Taiwanese-produced short film The Cell was screened at the Lincoln Center for the Performing Arts in New York as part of the four-day Dance on Camera Festival on Saturday.
It was featured in the Global Shorts category alongside German-produced Mother Melancholia and British-produced Transparent, after it was selected from among more than 290 submissions from 35 countries.
The 51st edition of the festival features 13 categories and is to end today.
Photo courtesy of the Ministry of Culture
The Cell was choreographed by Tsai Po-cheng (蔡博丞), choreographer and artistic director of B.DANCE, and filmed by Ho Meng-hsueh (何孟學).
The performance on which The Cell is based was completed during the COVID-19 pandemic and is Tsai’s fifth full-length work.
As pandemic restrictions made live performances at international festivals impossible, Tsai collaborated with Ho to turn it into a short film, which they realized as part of a Ministry of Culture program to help artists affected by the restrictions reach a larger audience.
Tsai in a statement thanked the ministry, saying that the film was nominated at international festivals in Berlin, Tokyo and Brussels soon after its premiere last year.

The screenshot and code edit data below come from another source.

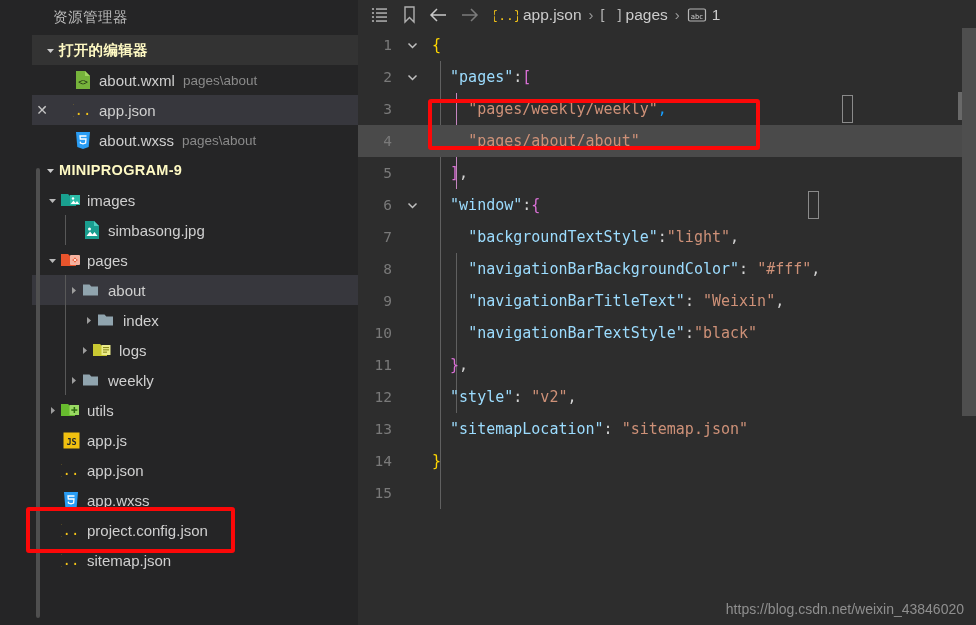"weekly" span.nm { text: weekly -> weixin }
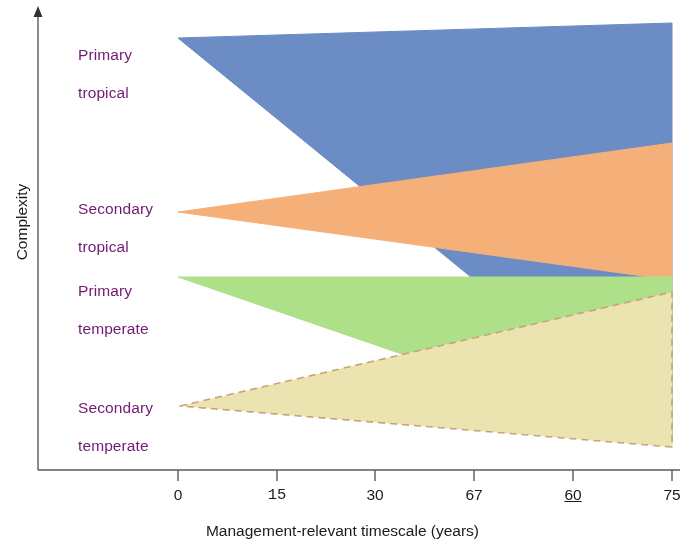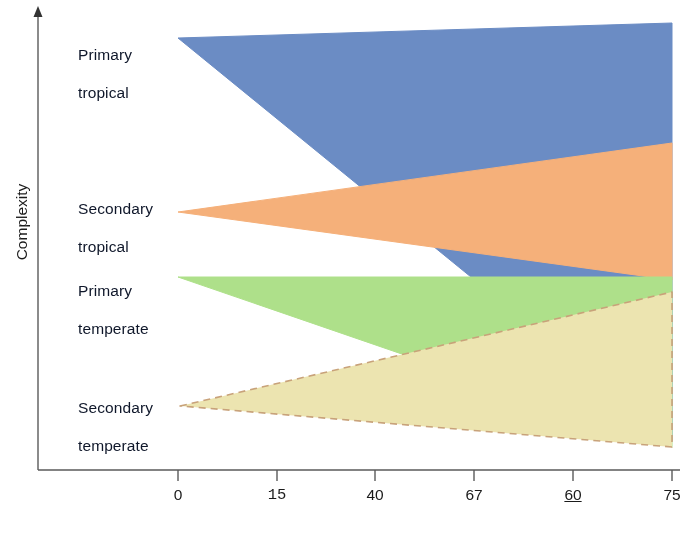"Primary" .band-label { color: #0f172a -> #701a75 }
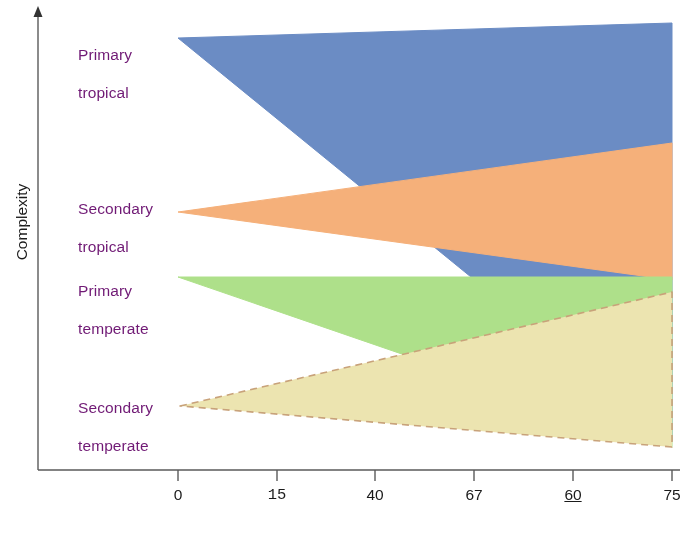"40" div.tick-label { text: 40 -> 30 }
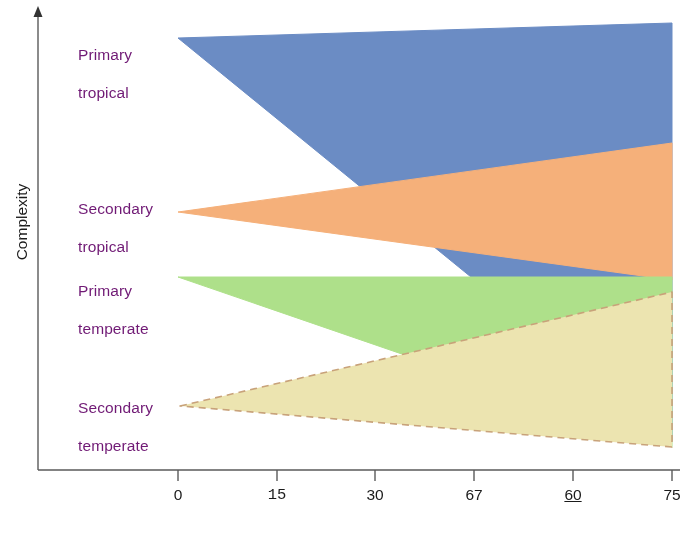"Management-relevant timescale (years)" div { html: none -> <div>Management-relevant timescale (years)</div> }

“Even without live performances, we can still show people the beauty of dance on the screen,” Tsai said.
Describing the challenge of turning the performance into a film, Ho said he and Tsai had to film many parts multiple times and use several effects.
The ministry’s program supported 177 performances and screened them online to a paying audience of 480,000 people.
The ministry said the program sought to ensure that artists could continue to create performances during the pandemic.